COMPLETE THE FOLLOWING:
- a) Duplicate the passage of the Akron interview that begins at the words "52 Corson front" and ends after the words "you in Akron?".
- b) Set down the lines of the records from the line that contains "In the scene" through the line that contains "Answer: approximately 90° to the man's", including both of those lines. Set down only those lines, with nothing added or changed.

[[ SELECTED TEXT open ]]

Vouched contributor, Ashley Ford, made this journey with me (and big thxxxxx to her for these pictures and videos). First big adventure was hiking in Cuyahoga Valley National Park. Above Ashley and Sturm dance on a wobbly rock. These guys like to wander around, like to wonder about their surroundings. Sturm full of stories about finding horse teeth in a river, about the history of the land. Krutel the constant kind guy, the warning signal of slippery rocks, the teller of the whats-up.

If you’re paying any attention, you’ll be astounded by these two dudes’ sense of self, how they absorb and exist, experience and share.
STURM SPEAKS
1. How long have you lived in Akron?
I’ve been in and around Akron most of life with short stints in Michigan and Oregon that always made me appreciate Ohio more. I’m actually about to move out of Ohio for a PhD program in Florida, so I’m finding myself looking back on my time here, getting nostalgic and way too fluffy, but really realizing how amazing it’s been. I was in Massachusetts a couple weeks ago and Christopher Deweese and I were talking about my upcoming move and he said something like, “How do you feel about leaving? Akron is your jam, right?” I said something about how it’ll be okay because the trees in Tallahassee are rad. But he’s right, Akron will always be my jam.
2. What are your favorite pieces of Akron?
52 Corson front porch. Kendall Hills secret creek valley in Cuyahoga Valley National Park. Abandoned downtown roof spot. Skating down Mill Street. The Aqueduct garden.
3. What keeps you in Akron?
For the last seven years school has kept me in Akron, my undergrad in History and my just-finished MFA. But it wasn’t really that simple. I left Akron post-undergrad not really planning to come back soon. Went to Oregon. Got my certificate to teach English as a second language. Planned to go overseas to use that certificate. But then this girl happened. The best girl. So I came back for her, jumped into the MFA on a whim, and here I am. No more girl, but that’s how things happen. Realistically, there are only so many dance parties you can have in one city before moving on. It’s been a really good seven year dance party…
4. How has Akron influenced your writing?
I spent my undergrad reading Ginsberg, Whitman, and Blake and seeing Akron through their prophetic voices as a place that kind of embodied the line between the human and nonhuman, natural and artificial, hope and decay, pastoral and urban. So a lot of my terrible early poems were these ecstatic, pseudo-transcendental attempts to show how awesome it was to be alive while wandering through a continual mixture of sunlight and desolation a la James Wright if James Wright had spent a weekend camping with Kenneth Koch while they wrote all the songs for Q: Are We Not Men? A: We Are Devo! I still feel the current poems connected to all that in ways, but I don’t think anyone would say my work is connected to Akron or any place really, though I know my environment does influence the poems. I wouldn’t have started writing the poems from my first chap, WHAT A TREMENDOUS TIME WE’RE HAVING!, if it hadn’t been May and spring was just starting to set in and everything was turning over golden again. So Akron is there somehow. I guess you could say there’s an Akron glow over it, but you wouldn’t know unless you knew me in this place. I think a lot of people’s poems are like that.

[[ SELECTED TEXT closed ]]
[[ DATASET CONTENT open ]]

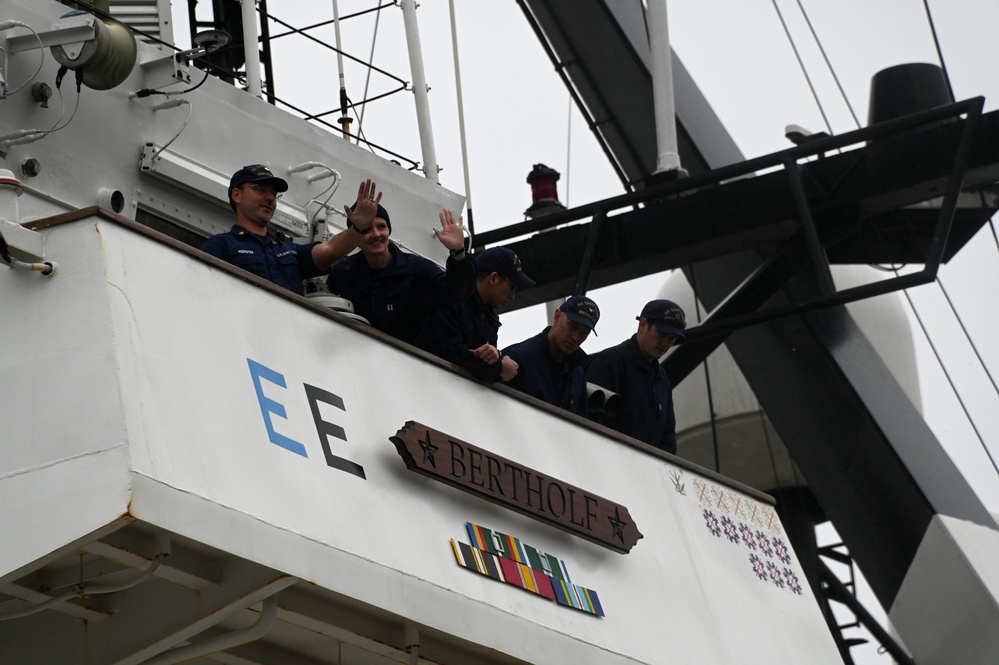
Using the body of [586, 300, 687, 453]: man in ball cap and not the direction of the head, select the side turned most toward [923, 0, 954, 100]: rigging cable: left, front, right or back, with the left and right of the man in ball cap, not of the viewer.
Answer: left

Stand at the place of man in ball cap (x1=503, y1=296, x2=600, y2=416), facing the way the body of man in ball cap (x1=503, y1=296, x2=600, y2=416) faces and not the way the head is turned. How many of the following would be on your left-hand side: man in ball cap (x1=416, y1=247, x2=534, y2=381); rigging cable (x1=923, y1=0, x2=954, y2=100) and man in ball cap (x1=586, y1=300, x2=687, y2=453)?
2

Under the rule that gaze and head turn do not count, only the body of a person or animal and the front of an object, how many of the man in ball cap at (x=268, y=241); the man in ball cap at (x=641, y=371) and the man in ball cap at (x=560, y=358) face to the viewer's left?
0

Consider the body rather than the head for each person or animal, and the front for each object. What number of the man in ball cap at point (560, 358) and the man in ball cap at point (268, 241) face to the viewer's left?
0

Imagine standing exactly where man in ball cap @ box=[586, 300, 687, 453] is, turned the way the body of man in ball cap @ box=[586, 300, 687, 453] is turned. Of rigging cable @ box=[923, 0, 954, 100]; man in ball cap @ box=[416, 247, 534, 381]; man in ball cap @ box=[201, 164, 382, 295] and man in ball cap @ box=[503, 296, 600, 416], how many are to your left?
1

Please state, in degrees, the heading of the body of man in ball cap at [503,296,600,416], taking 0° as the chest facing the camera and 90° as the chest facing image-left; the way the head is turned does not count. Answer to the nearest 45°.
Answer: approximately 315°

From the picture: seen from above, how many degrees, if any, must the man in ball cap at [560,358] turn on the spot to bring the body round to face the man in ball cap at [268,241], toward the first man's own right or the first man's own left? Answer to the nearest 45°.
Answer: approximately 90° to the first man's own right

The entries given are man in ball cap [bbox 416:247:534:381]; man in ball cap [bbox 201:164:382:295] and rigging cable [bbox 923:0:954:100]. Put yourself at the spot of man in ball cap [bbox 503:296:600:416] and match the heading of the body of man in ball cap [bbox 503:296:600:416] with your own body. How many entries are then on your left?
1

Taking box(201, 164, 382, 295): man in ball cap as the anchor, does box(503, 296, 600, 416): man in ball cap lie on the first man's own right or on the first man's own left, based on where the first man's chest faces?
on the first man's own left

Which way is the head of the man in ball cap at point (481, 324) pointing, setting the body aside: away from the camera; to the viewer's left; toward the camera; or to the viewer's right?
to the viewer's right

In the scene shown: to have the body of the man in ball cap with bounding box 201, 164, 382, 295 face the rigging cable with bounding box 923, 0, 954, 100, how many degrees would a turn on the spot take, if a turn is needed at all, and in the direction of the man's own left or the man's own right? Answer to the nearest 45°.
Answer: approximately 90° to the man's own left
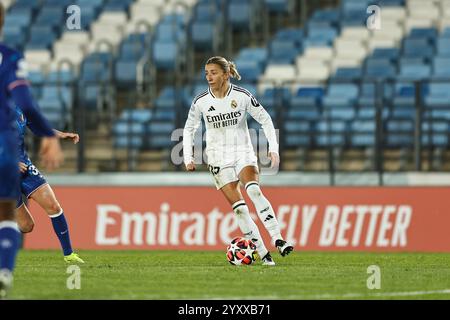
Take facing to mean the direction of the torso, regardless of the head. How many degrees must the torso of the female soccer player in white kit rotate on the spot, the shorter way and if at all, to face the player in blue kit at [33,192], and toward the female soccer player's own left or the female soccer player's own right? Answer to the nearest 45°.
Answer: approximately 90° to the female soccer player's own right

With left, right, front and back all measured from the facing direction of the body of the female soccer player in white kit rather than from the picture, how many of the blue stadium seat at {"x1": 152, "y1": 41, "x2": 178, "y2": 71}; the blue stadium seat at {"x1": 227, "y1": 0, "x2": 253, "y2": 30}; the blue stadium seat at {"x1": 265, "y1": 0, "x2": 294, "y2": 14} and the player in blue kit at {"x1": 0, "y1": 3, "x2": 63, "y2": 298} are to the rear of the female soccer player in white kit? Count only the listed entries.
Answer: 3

[[ DATASET CONTENT closed ]]

SOLUTIONS IN ORDER:
- a)
52 Corson front porch. Kendall Hills secret creek valley in Cuyahoga Valley National Park. Abandoned downtown roof spot. Skating down Mill Street. The Aqueduct garden.
3. What keeps you in Akron?

- b)
In the scene shown: to have the body of the man in ball cap with bounding box 201, 164, 382, 295 face the rigging cable with bounding box 923, 0, 954, 100, how many degrees would a turn on the spot take, if a turn is needed at all, and in the direction of the man's own left or the man's own right? Answer to the nearest 45°.
Answer: approximately 90° to the man's own left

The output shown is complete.